Waga Waga, Australia, principios de los años 80. Dave Stewart y Annie Lennox están en la habitación de su hotel, jugando con un pequeño sintetizador. Matan el tiempo mientras esperan el vuelo de regreso a Inglaterra. Están deprimidos. The Tourists, la banda con la que estaban de gira, acaba de disolverse y no saben qué rumbo tomar. Hacen sonidos de didgeridoo, un instrumento de viento de madera, tradicional de los pueblos aborígenes australianos, parecido a una enorme flauta, de un metro y medio de largo. Pinturas rupestres certifican su antigüedad en más de diez mil años. Otras fuentes hablan de cuarenta mil, el espacio temporal australiano es como el geográfico: inabarcable. La mezcla entre el sintetizador y el didgeridoo es sorprendentemente moderna. Está naciendo Sweet Dreams, el tema que los lanzará al estrellato. Del sonido ancestral del didgeridoo al techno pop, en un arranque de inspiración. El fracaso de The Tourits será el éxito de Eurythmics, nombre que le pondrán al dúo que están creando.

Los dulces sueños están hechos de esto / ¿Quién soy yo para no estar de acuerdo? / Recorro el mundo y los siete mares / Todos están buscando algo / Algunos de ellos quieren utilizarte / Algunos de ellos quieren que los utilices / Algunos de ellos quieren abusar de ti / Algunos de ellos quieren que abuses de ellos

Annie está buscando algo y parece que lo ha encontrado.
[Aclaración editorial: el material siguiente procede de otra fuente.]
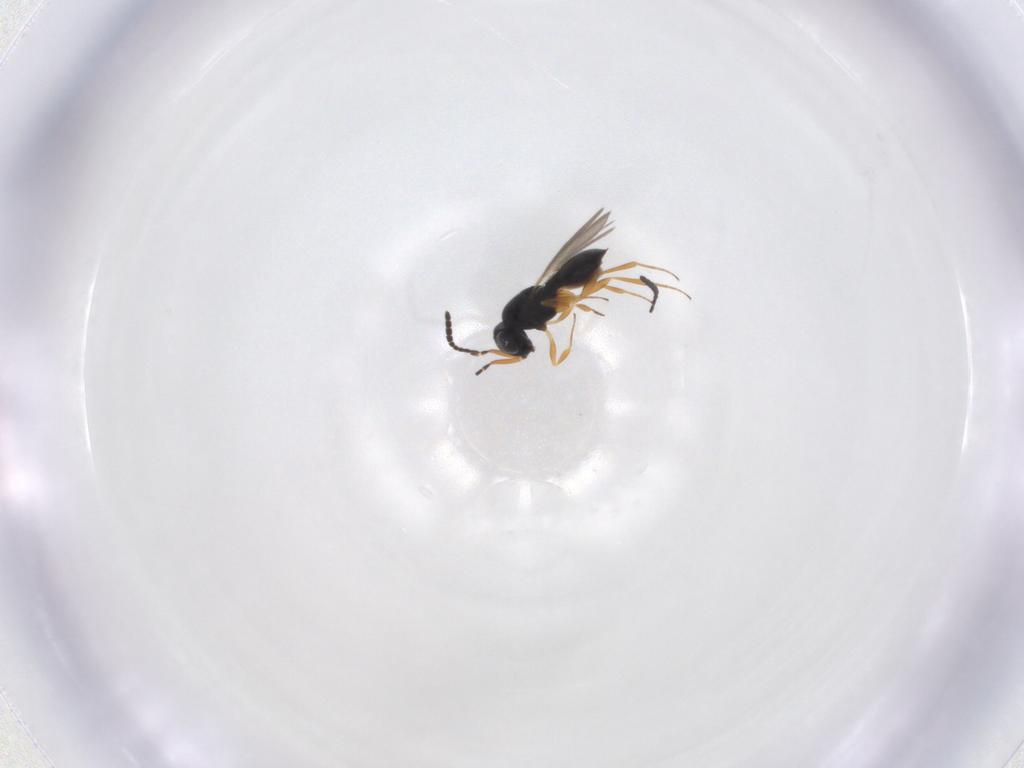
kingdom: Animalia
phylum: Arthropoda
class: Insecta
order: Hymenoptera
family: Scelionidae
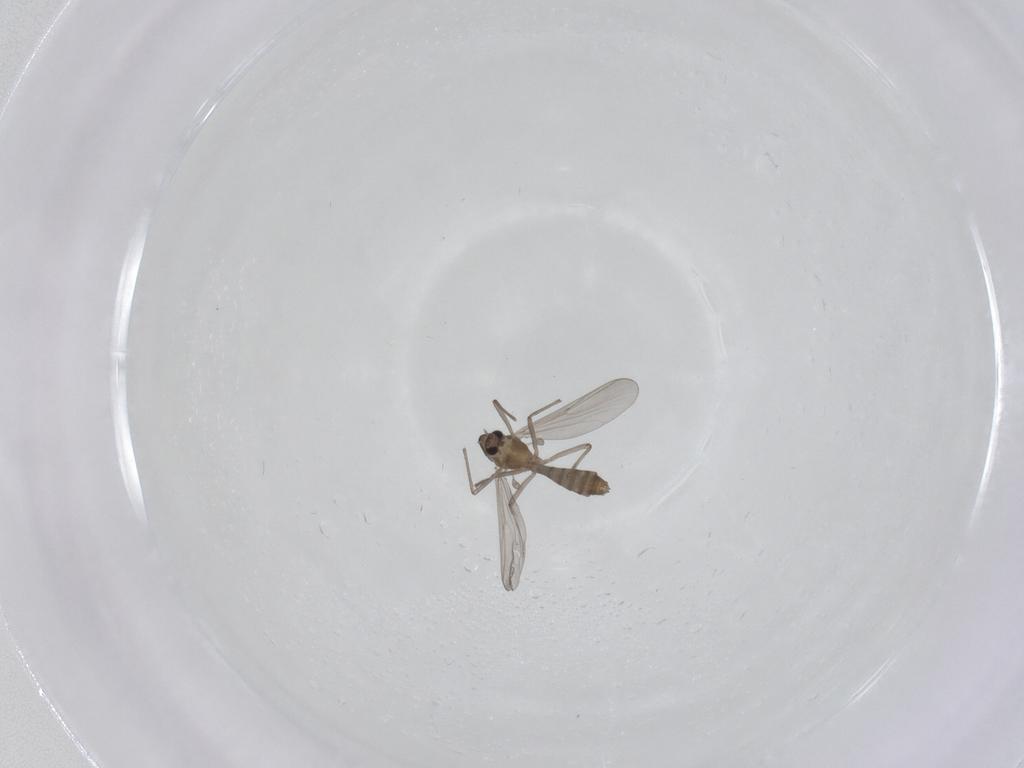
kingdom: Animalia
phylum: Arthropoda
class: Insecta
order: Diptera
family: Chironomidae
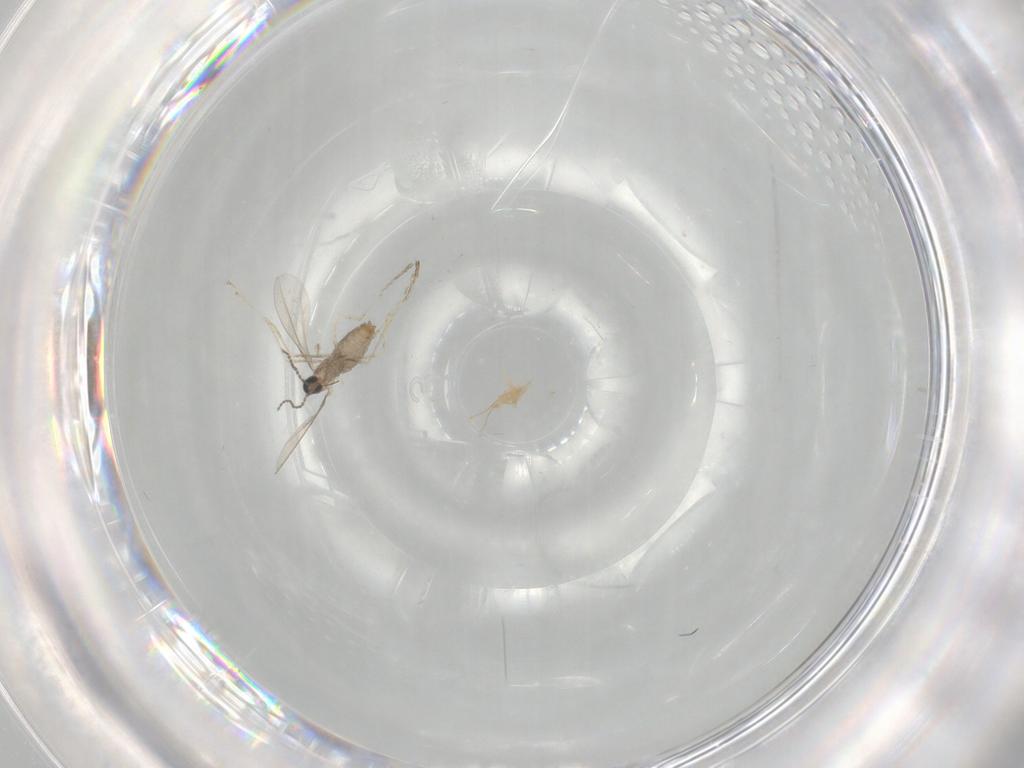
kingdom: Animalia
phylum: Arthropoda
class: Insecta
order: Diptera
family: Cecidomyiidae
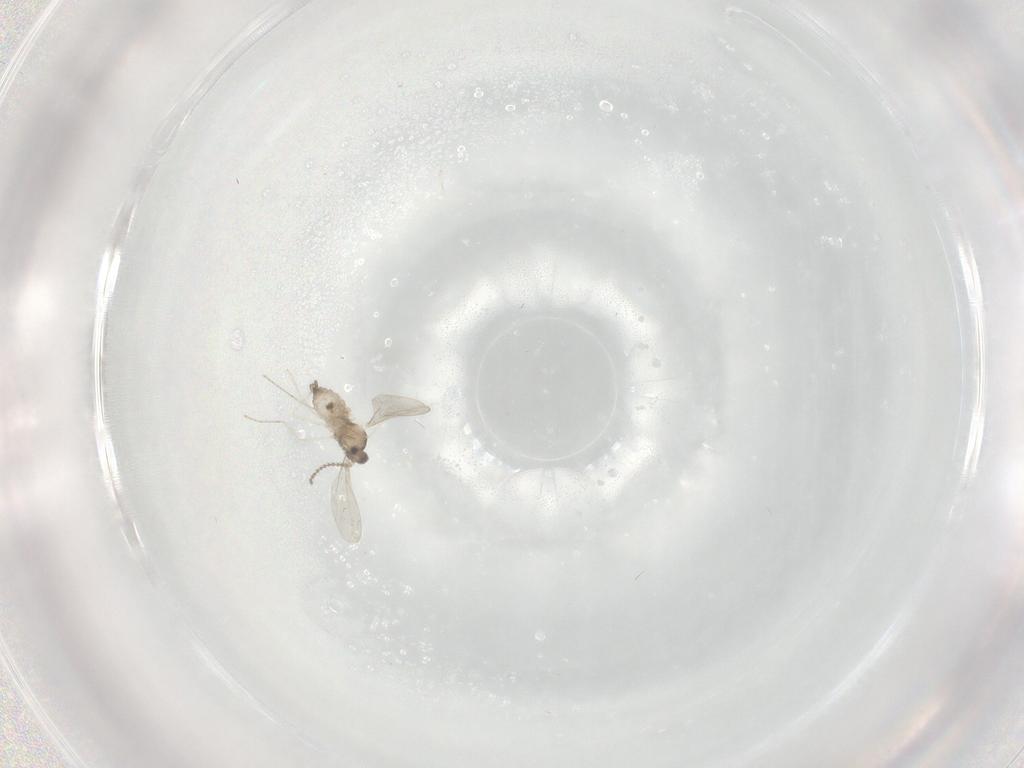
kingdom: Animalia
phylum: Arthropoda
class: Insecta
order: Diptera
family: Cecidomyiidae
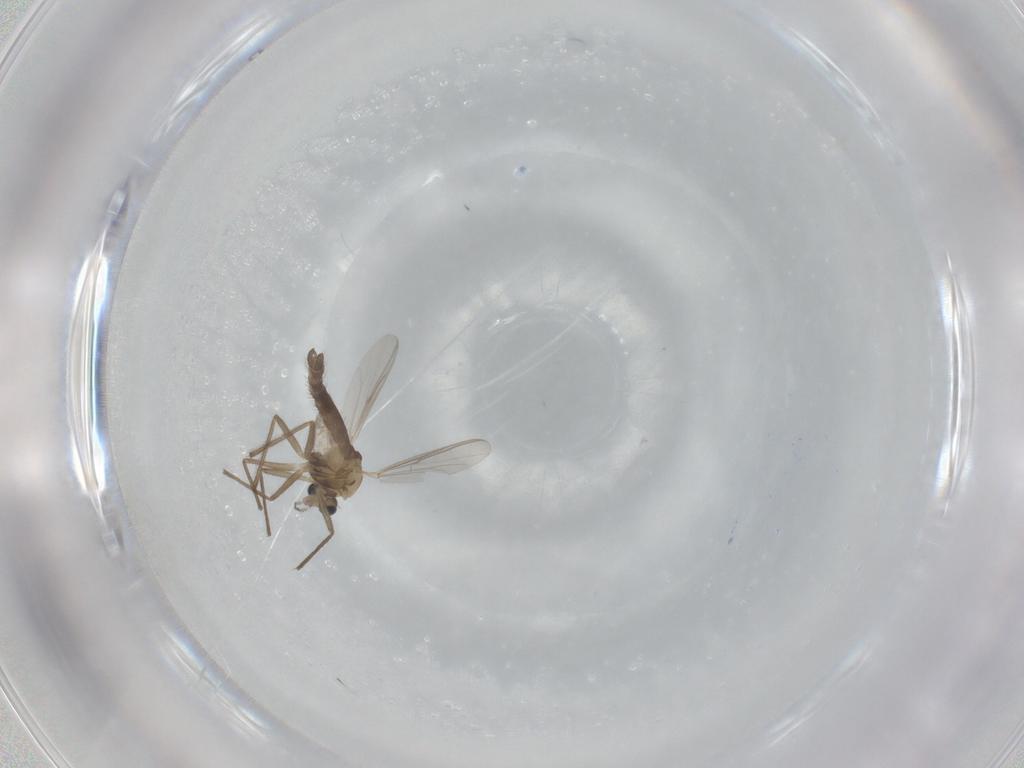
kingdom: Animalia
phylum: Arthropoda
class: Insecta
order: Diptera
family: Chironomidae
Después de un coro de voz y de música electrónica en vuelo rasante, Dave frena en seco.

¡Levanta la cabeza! / Mantén la cabeza en alto / ¡Sigue adelante!

Pero ella vuelve enseguida a la carga con el poema del uso y el abuso, que lo impregnará todo. Quizás se sienta también poseída por un sonido que viene de un pasado remoto, deslizándose a lo largo del alma de un tronco de eucalipto que las termitas han vaciado; luego, hábiles artesanos lo aprovecharán para construir el preciado instrumento. Pero Sweet Dreams no nos cuenta una singular historia de colaboración entre especies, nos habla de una civilización que se caracteriza por el dominio del ser humano sobre todas las especies, en particular sobre sí mismo.

Some of them want to use you / Some of them want to get used by you / Some of them want to abuse you / Some of them want to be abused

Me imagino a un anciano yolngu en Arnhem Land, al norte de Australia, de donde es originario el didgeridoo, sentado a la sombra de un eucalipto, explicándole a su nieto que a ningún ratón se le ocurriría dedicar su vida a fabricar trampas para cazar ratones, como hace el hombre blanco.

La canción no gustó a las primeras personas que la escucharon, ni a las discográficas a las que se dirigieron, hasta que un DJ de Cleveland la pinchó en su programa de radio y el público respondió, eufórico. Entonces la industria despertó y vendieron millones de copias. Se llaman copias porque el sonido original está en algún lugar entre el desierto de Australia y Abbey Road, en el barrio de St. John’s Wood, en el norte de Londres.